» Brief
For this exercise, write out the full listing that follows exactly and skip its pictures.

» Information shown
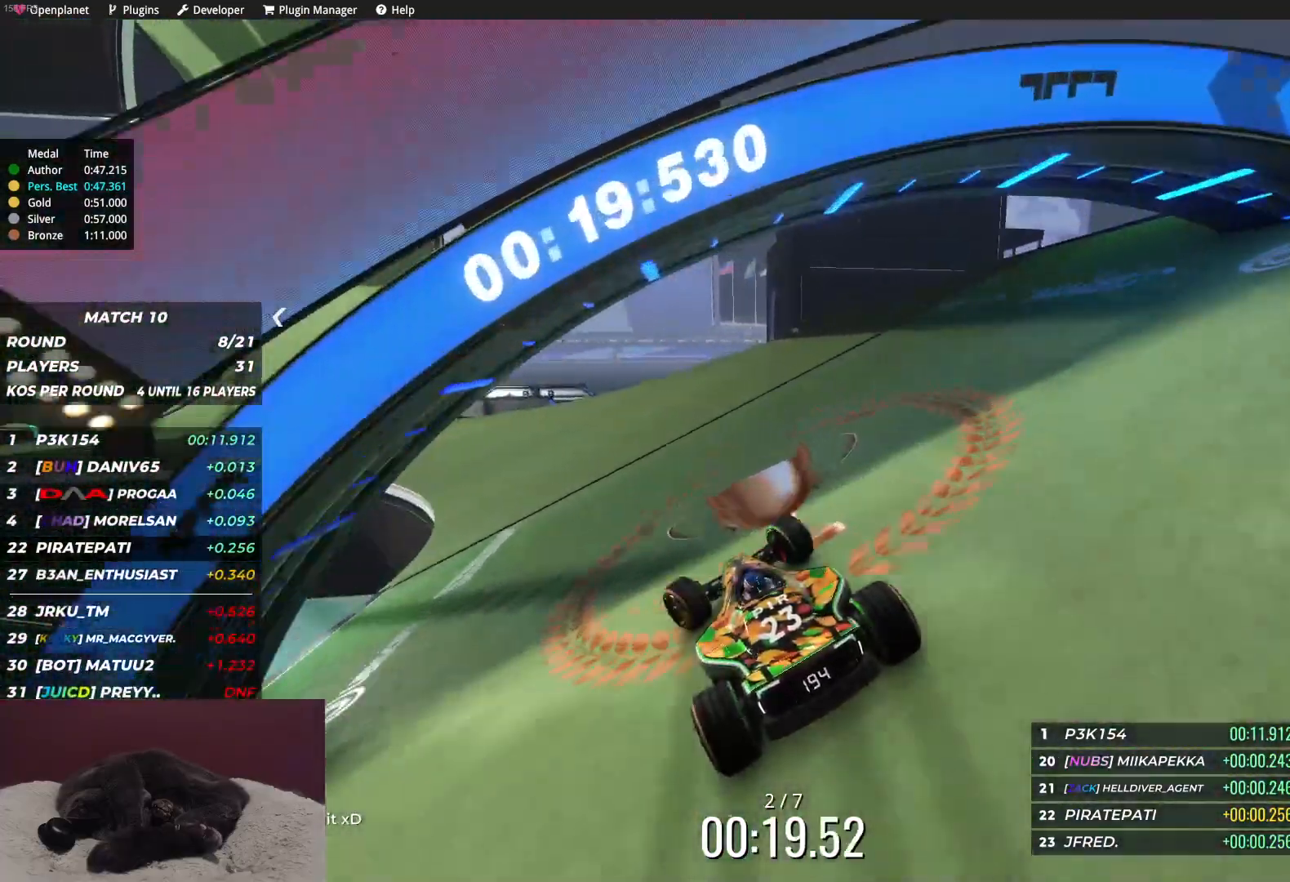
{"keys": ["left", "up"], "events": [[67, "left", "up"], [233, "left", "down"], [367, "left", "up"], [483, "left", "down"]]}
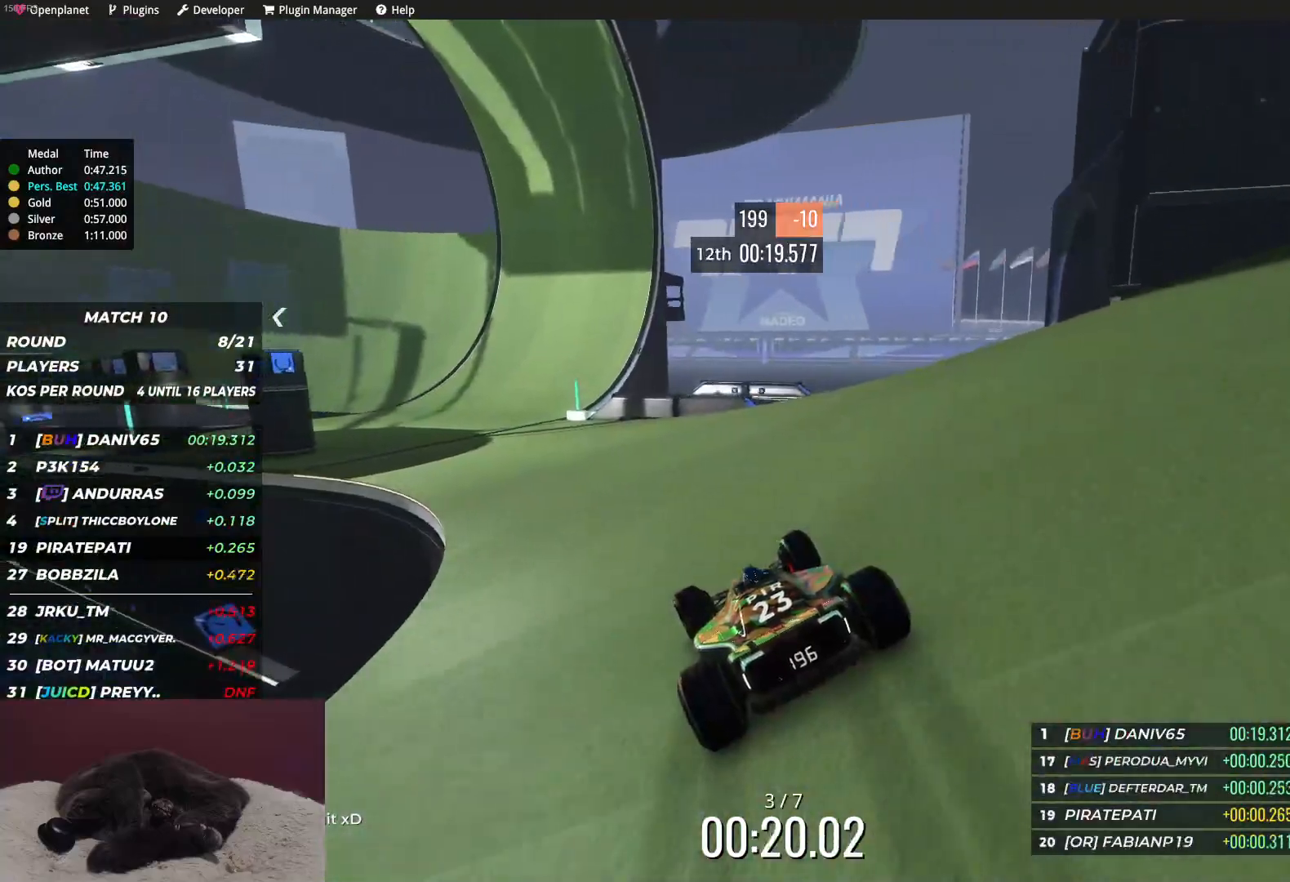
{"keys": ["left", "up"], "events": [[100, "left", "up"], [183, "left", "down"], [283, "left", "up"], [400, "left", "down"]]}
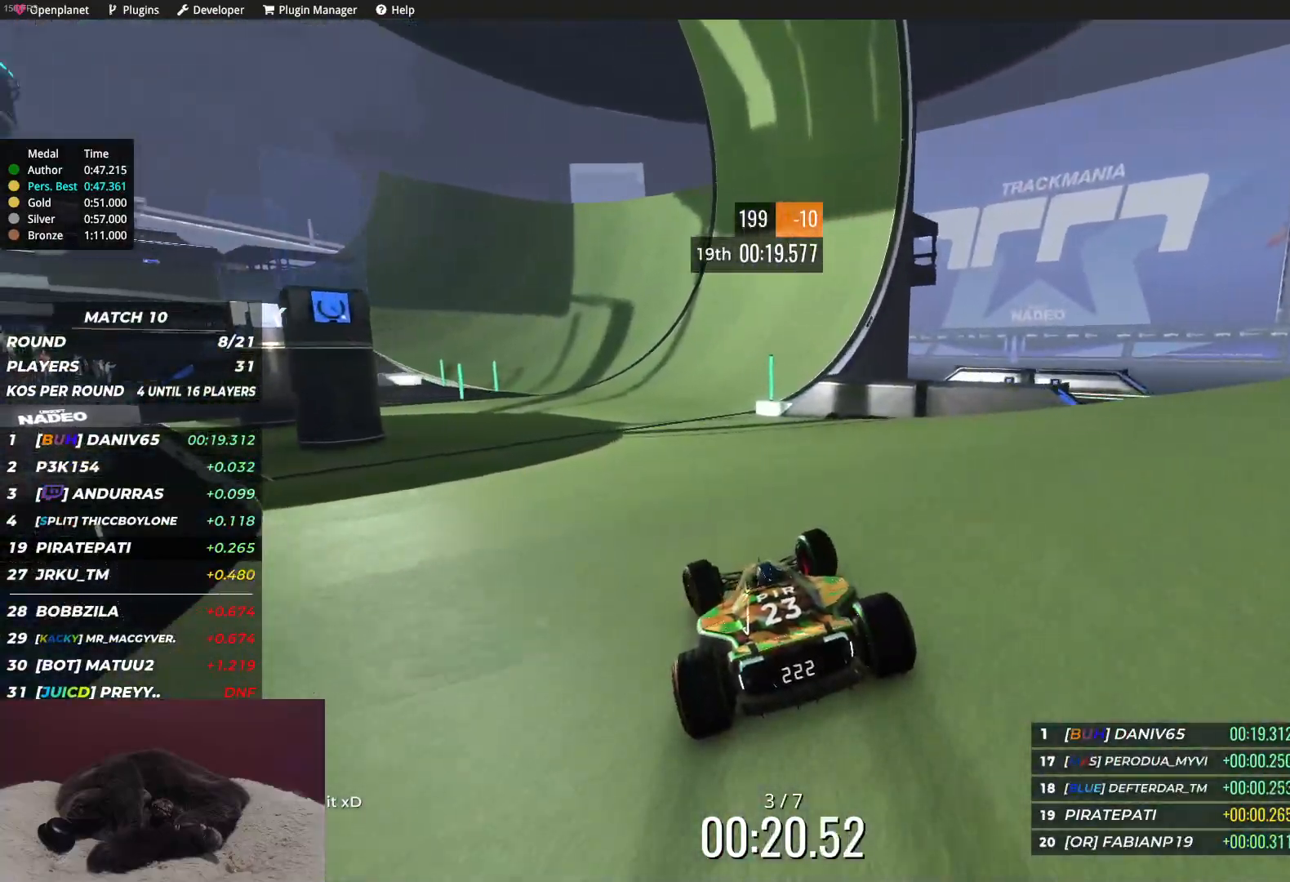
{"keys": ["left", "up"], "events": [[67, "left", "up"], [167, "left", "down"], [267, "left", "up"], [467, "left", "down"]]}
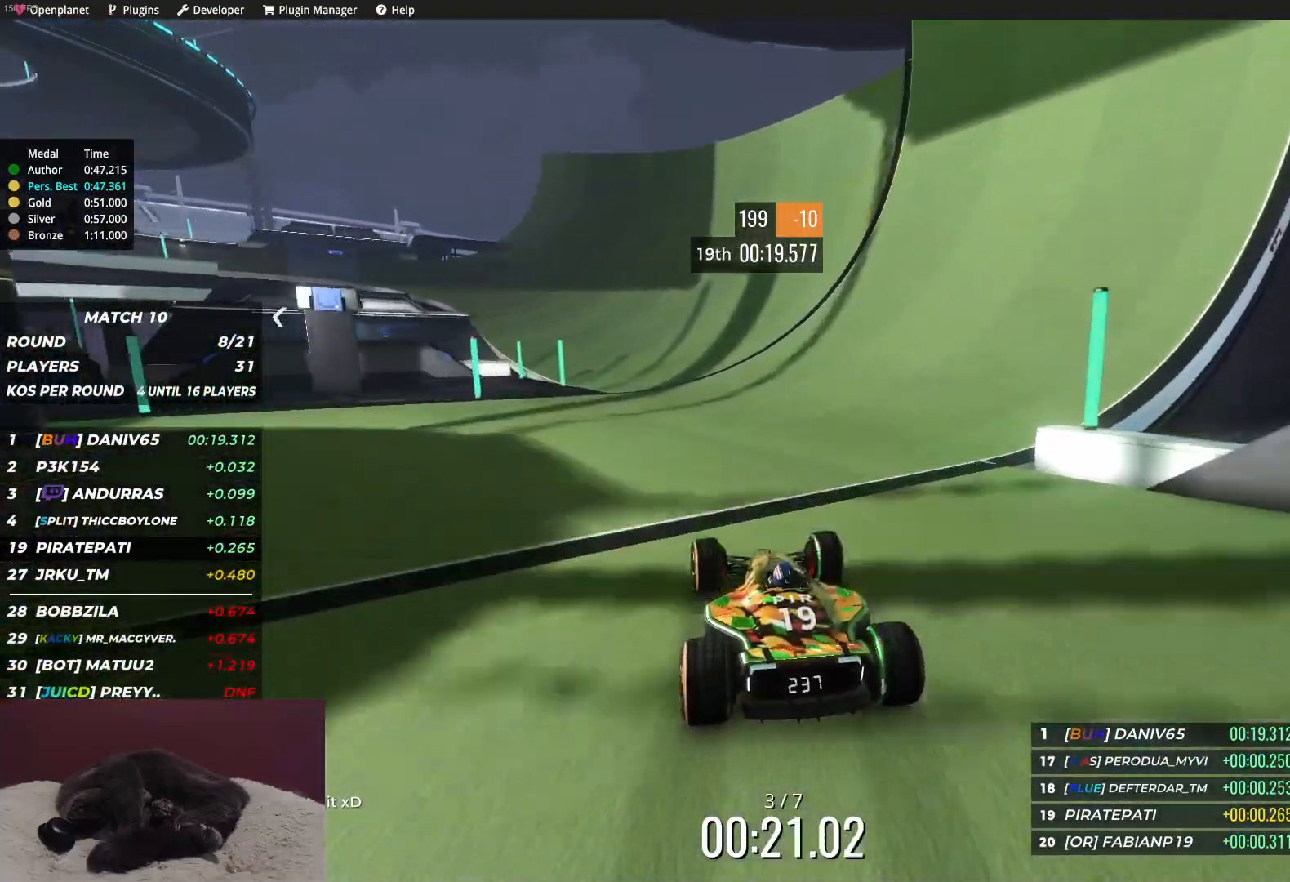
{"keys": ["up"], "events": [[67, "left", "up"], [283, "left", "down"], [417, "left", "up"]]}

» Output for this task
{"keys": ["left", "up"], "events": [[67, "left", "up"], [233, "left", "down"], [367, "left", "up"], [483, "left", "down"]]}
{"keys": ["left", "up"], "events": [[100, "left", "up"], [183, "left", "down"], [283, "left", "up"], [400, "left", "down"]]}
{"keys": ["left", "up"], "events": [[67, "left", "up"], [167, "left", "down"], [267, "left", "up"], [467, "left", "down"]]}
{"keys": ["up"], "events": [[67, "left", "up"], [283, "left", "down"], [417, "left", "up"]]}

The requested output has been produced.